Department of Electrical Engineering, National Institute of Technology Calicut, Calicut, Kerala, India.
Department of Neurology, Sree Chitra Tirunal Institute for Medical Sciences and Technology, Trivandrum, Kerala, India.
BMC Neurosci. 2019 Jul 31;20(1):38. doi: 10.1186/s12868-019-0519-3.
In this study, nonlinear based time-frequency (TF) and time domain investigations are employed for the analysis of electroencephalogram (EEG) signals of mild cognitive impairment-Alzheimer's disease (MCI-AD) patients and healthy controls. This study attempts to comprehend the cognitive decline of MCI-AD under both resting and cognitive task conditions.
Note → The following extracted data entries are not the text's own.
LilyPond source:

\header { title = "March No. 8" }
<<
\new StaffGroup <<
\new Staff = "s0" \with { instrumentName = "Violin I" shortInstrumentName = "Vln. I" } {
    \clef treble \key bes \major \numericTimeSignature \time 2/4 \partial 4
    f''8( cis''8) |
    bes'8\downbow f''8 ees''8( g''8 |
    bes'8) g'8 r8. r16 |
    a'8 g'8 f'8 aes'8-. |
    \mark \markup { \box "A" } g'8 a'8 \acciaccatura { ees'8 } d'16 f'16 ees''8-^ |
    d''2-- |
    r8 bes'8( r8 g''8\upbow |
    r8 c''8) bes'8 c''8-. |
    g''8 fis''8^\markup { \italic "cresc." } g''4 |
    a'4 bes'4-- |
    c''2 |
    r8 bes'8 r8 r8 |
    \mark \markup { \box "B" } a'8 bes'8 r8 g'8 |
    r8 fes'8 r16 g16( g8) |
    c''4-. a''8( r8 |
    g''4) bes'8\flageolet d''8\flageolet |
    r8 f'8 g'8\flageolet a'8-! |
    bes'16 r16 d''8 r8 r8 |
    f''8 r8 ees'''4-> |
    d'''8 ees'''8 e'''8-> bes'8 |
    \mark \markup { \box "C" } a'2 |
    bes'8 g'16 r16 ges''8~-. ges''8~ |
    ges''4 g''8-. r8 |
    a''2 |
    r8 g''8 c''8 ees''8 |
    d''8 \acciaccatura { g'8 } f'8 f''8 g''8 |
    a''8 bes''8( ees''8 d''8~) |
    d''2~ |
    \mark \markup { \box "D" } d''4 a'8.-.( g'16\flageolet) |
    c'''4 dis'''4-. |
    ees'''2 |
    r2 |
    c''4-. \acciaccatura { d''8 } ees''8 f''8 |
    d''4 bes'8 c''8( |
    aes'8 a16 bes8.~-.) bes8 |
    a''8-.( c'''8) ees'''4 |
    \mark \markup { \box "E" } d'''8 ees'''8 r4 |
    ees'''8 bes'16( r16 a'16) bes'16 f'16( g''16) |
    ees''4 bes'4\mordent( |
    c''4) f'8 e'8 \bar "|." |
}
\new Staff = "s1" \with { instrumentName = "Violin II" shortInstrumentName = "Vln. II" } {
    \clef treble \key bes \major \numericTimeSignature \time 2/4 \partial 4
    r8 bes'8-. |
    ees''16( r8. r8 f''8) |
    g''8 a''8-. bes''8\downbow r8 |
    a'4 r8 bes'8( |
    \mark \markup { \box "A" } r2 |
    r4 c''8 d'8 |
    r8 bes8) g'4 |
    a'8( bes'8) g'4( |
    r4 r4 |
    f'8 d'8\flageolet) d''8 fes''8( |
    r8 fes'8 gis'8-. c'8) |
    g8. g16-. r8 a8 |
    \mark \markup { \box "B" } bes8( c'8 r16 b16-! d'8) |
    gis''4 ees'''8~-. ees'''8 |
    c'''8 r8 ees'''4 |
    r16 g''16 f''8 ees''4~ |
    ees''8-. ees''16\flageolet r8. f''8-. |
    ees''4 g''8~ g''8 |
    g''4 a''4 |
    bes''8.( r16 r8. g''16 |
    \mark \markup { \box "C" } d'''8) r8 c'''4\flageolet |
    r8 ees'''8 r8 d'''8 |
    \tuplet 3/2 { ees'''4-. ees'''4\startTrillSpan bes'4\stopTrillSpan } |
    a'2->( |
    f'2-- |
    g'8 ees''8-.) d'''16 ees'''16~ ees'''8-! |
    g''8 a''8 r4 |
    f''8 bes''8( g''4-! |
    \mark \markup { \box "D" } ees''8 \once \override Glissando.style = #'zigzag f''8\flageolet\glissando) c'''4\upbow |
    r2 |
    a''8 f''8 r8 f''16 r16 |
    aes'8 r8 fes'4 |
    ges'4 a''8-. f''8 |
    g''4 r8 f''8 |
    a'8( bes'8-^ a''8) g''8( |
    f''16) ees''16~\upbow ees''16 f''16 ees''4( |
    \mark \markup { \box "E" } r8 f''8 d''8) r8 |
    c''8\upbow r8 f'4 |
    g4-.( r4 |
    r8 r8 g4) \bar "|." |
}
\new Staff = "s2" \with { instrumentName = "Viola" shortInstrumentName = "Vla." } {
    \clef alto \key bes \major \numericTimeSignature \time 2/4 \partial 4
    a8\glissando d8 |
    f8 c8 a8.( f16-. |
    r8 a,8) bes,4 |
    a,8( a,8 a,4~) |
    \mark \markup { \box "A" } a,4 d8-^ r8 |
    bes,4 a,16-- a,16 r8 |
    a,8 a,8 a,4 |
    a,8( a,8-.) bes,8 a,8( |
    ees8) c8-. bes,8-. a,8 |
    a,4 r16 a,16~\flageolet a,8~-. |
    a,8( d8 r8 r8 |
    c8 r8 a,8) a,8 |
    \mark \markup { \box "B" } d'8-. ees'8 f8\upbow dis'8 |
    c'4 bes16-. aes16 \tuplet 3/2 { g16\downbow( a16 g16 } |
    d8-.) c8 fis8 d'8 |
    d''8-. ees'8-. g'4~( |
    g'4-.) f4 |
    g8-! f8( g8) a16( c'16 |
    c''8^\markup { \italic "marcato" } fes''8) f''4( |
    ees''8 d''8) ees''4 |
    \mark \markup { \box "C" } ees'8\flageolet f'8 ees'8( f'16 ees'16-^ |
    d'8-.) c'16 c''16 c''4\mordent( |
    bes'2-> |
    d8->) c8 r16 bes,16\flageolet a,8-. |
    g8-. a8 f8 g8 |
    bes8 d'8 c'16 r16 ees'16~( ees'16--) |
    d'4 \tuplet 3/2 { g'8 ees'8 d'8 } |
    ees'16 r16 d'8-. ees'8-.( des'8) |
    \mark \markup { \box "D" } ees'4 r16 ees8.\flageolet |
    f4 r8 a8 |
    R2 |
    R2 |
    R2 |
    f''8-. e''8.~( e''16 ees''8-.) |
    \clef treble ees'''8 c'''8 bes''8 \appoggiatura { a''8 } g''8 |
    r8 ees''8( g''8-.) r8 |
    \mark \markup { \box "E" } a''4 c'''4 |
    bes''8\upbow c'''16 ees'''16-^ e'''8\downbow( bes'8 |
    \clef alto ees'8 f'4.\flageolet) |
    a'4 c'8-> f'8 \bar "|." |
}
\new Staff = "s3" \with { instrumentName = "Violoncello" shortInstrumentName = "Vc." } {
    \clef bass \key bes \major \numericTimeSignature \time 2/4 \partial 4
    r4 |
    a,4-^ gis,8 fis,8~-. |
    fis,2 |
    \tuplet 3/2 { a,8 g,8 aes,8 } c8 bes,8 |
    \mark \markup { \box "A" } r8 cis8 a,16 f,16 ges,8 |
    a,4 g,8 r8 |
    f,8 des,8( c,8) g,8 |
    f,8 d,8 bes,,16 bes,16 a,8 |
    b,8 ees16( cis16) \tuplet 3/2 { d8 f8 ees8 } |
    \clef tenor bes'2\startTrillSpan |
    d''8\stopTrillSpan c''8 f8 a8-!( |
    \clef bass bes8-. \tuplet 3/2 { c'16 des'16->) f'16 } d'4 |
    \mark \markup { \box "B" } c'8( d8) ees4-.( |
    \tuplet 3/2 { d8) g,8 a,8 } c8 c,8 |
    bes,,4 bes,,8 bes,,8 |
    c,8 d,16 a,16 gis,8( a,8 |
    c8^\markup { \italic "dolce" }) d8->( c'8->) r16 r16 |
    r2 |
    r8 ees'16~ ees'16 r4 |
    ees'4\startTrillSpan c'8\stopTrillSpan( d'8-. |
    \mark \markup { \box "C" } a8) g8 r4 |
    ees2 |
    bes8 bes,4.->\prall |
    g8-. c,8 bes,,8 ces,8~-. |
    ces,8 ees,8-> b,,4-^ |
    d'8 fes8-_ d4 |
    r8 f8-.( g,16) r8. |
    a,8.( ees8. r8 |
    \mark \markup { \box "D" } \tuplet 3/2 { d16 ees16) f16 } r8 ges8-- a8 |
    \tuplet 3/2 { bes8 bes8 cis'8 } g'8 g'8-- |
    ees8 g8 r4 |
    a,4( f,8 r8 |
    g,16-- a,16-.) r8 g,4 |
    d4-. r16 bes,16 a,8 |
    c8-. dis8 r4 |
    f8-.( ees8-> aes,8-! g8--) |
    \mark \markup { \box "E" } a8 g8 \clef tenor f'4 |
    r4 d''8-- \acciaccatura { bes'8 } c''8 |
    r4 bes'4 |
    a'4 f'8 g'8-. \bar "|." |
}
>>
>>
Wavelet-based synchrosqueezing transform (SST) alleviates the smearing of energy observed in the spectrogram around the central frequencies in short-time Fourier transform (STFT), and continuous wavelet transform (CWT). A precise TF representation is assured due to the reassignment of scale variable to the frequency variable. It is discerned from the studies of time domain measures encompassing fractal dimension (FD) and approximate entropy (ApEn), that the parietal lobe is the most affected in MCI-AD under both resting and cognitive states. Alterations in asymmetry in the brain hemispheres are analysed using the homologous areas inter-hemispheric symmetry (HArS).
Time and time-frequency domain analysis of EEG signals have been used for distinguishing various brain states. Therefore, EEG analysis is highly useful for the screening of AD in its prodromal phase.
在这项研究中,采用基于非线性的时频(TF)和时域分析方法,对轻度认知障碍-阿尔茨海默病(MCI-AD)患者和健康对照者的脑电图(EEG)信号进行分析。本研究试图在静息和认知任务状态下理解 MCI-AD 的认知下降。
基于小波的同步挤压变换(SST)缓解了短时傅里叶变换(STFT)和连续小波变换(CWT)中在中央频率附近的能量图谱中观察到的能量弥散现象。由于将尺度变量重新分配到频率变量,因此可以确保精确的 TF 表示。从包括分形维数(FD)和近似熵(ApEn)的时域测量研究中可以看出,在静息和认知状态下,顶叶是 MCI-AD 中受影响最大的区域。使用同源区域半球间对称性(HArS)分析大脑半球的不对称性变化。
对 EEG 信号的时频域分析已被用于区分各种大脑状态。因此,EEG 分析对于在 AD 的前驱期进行 AD 的筛查非常有用。